Por meio de autópsias, testes de DNA e exames em matadouros para comparar os cortes de faca com mordidas de animais, Guéniat deduziu que o temido assassino de animais era uma ficção. Outros pesquisadores suíços chegaram à mesma conclusão. De 63 casos em todo o país, apenas 18 ficaram sem explicação. A febre desapareceu.

"Não vou emitir um parecer sobre os casos individuais na França: não tenho acesso aos dados básicos. Mas o que chama a atenção, em relação ao que aconteceu na Suíça, é o desenvolvimento das redes sociais, que amplifica a construção do fenômeno ", afirma o professor Ribaux. "O fenômeno é analisado com total confiança em sua existência. E se desenvolvem hipóteses que, sem dúvida, seriam muito válidas se seu fundamento fosse sólido, mas talvez aqui não seja tanto como se diz. De acordo com uma contagem publicada pelo diário Libération no final de setembro, a polícia havia recebido 344 denúncias; destas, apenas 55 correspondem a agressões perpetradas por humanos.
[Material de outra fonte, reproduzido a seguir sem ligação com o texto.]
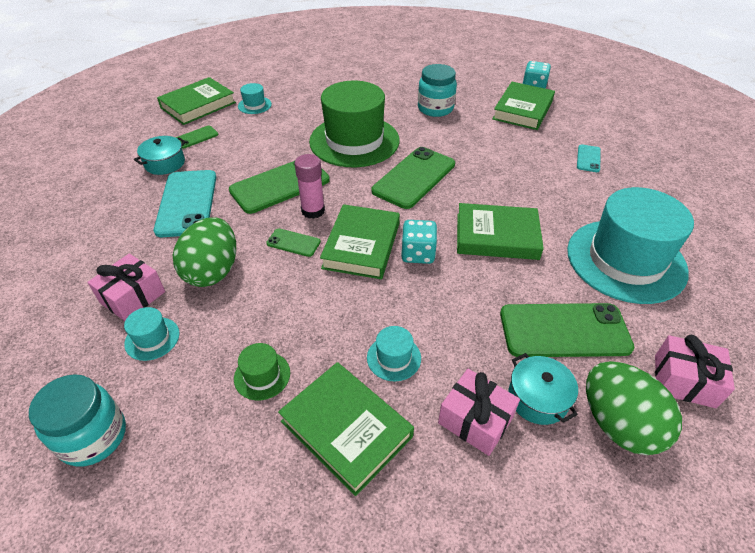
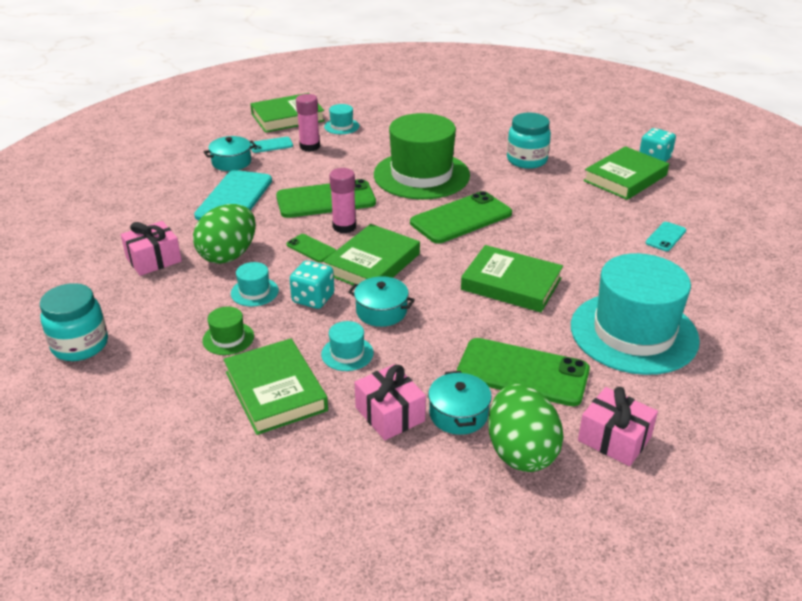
camera: 20 degrees right, 10 degrees down
turquoise hat [124,307,180,361] -> turquoise hat moved to [231,262,279,307]
green phone [175,126,218,149] -> turquoise phone [251,137,293,153]
turquoise dice [401,220,437,264] -> turquoise dice moved to [290,260,335,309]
none -> pink glue stick [296,94,320,151]
none -> turquoise pot [348,276,415,327]

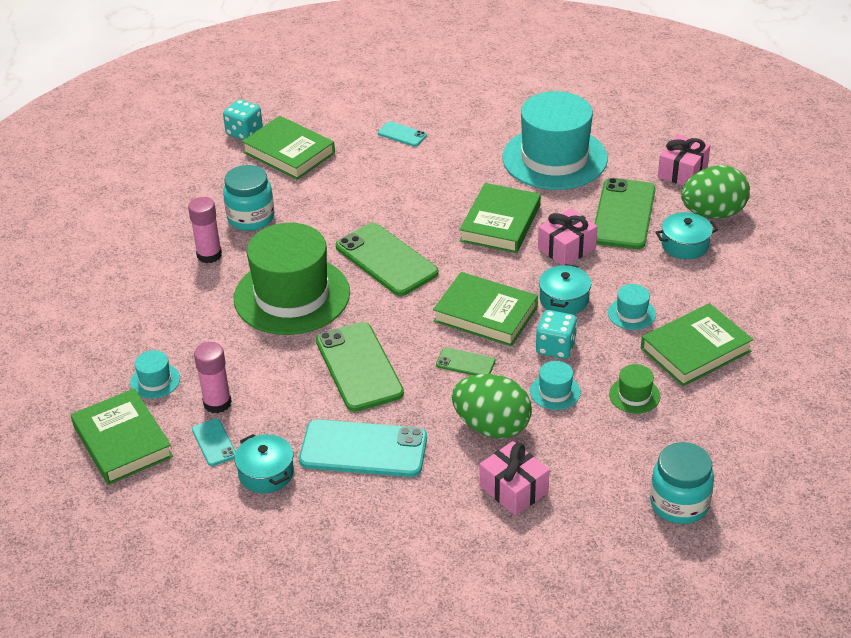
camera: 95 degrees left, 5 degrees up
green phone [286,234,336,262] -> green phone turned 75 degrees clockwise [436,348,495,375]
pink glue stick [329,168,356,233] -> pink glue stick moved to [188,197,222,263]
pink gift [355,364,426,440] -> pink gift moved to [538,208,597,265]

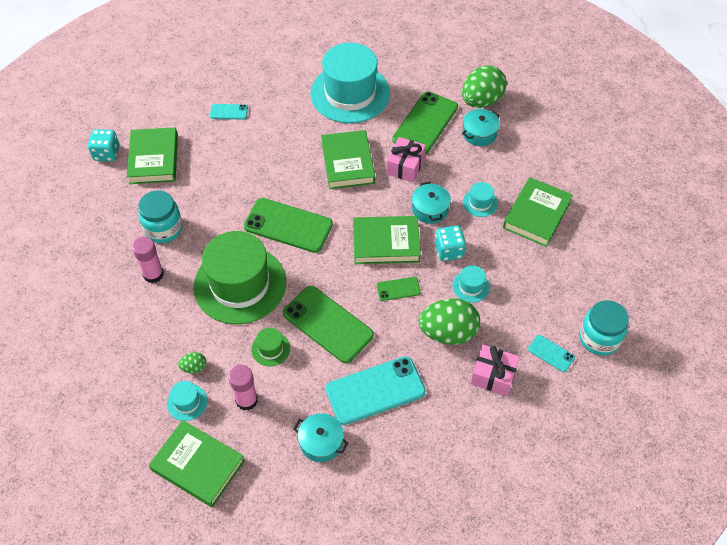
camera: 30 degrees left, 15 degrees up
turquoise phone [192,419,236,466] -> turquoise phone moved to [528,335,575,372]
green book [242,116,335,180] -> green book turned 75 degrees clockwise [127,127,178,184]
green phone [594,178,656,249] -> green phone turned 45 degrees clockwise [392,92,458,155]
green hat [609,364,660,414] -> green hat moved to [251,328,290,366]
pink gift [658,134,711,186] -> none
none -> green egg [178,352,206,373]

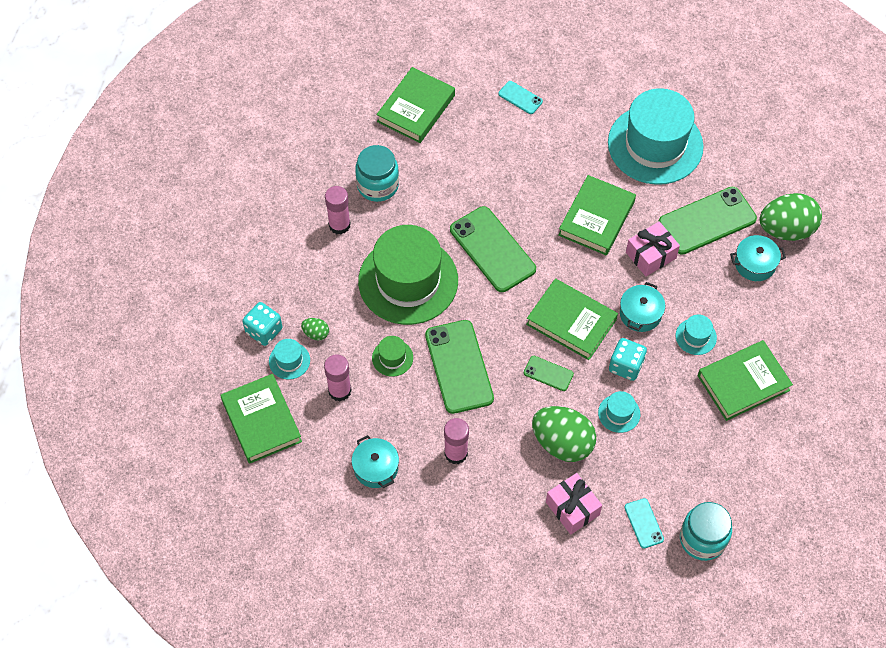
camera: 35 degrees right, 5 degrees up
turquoise dice [88,129,119,161] -> turquoise dice moved to [242,302,282,346]
turquoise phone [326,356,426,425] -> pink glue stick [444,418,469,464]

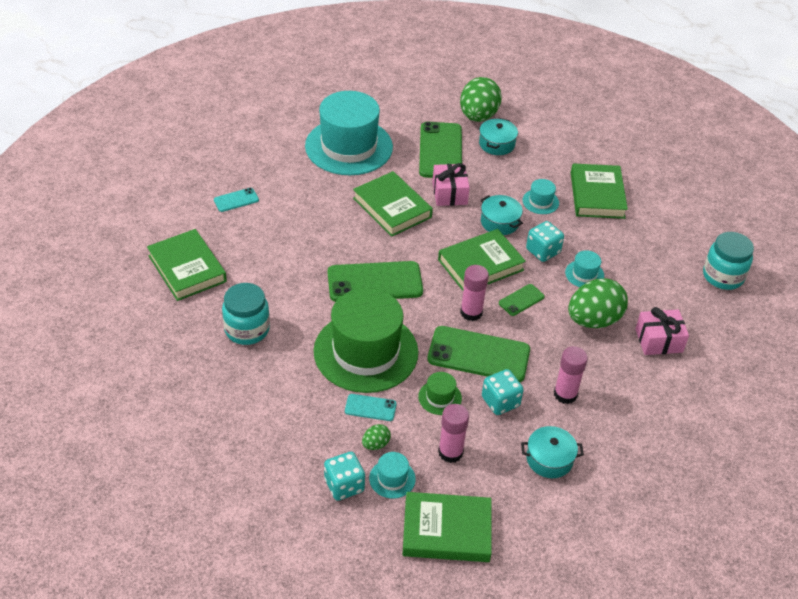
camera: 65 degrees left, 15 degrees down
pink glue stick [325,186,351,234] -> pink glue stick moved to [460,265,489,321]
turquoise phone [624,498,664,548] -> turquoise phone moved to [345,394,397,421]
none -> turquoise dice [482,369,524,415]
Há um mistério dos cavalos? E se não houver? E se o mistério for o porquê de aparecerem esses mistérios?

O que é certo em tudo isso é o medo. Karine, proprietária de um centro equestre na Normandia, pede que seu sobrenome e a localização de seu estabelecimento não sejam mencionados. Não quer dar ideias. Até agora não sofreu nenhum ataque. Mas está atenta.

Três semanas atrás, um homem procurava cogumelos ao pôr do sol. Ela se aproximou dele com um taco de beisebol e um de golfe. “O que você está fazendo aqui?”, lhe disse. “Você não percebe que alguém pode atirar em você ou quebrar sua cara porque todo mundo está assustado com os cavalos?”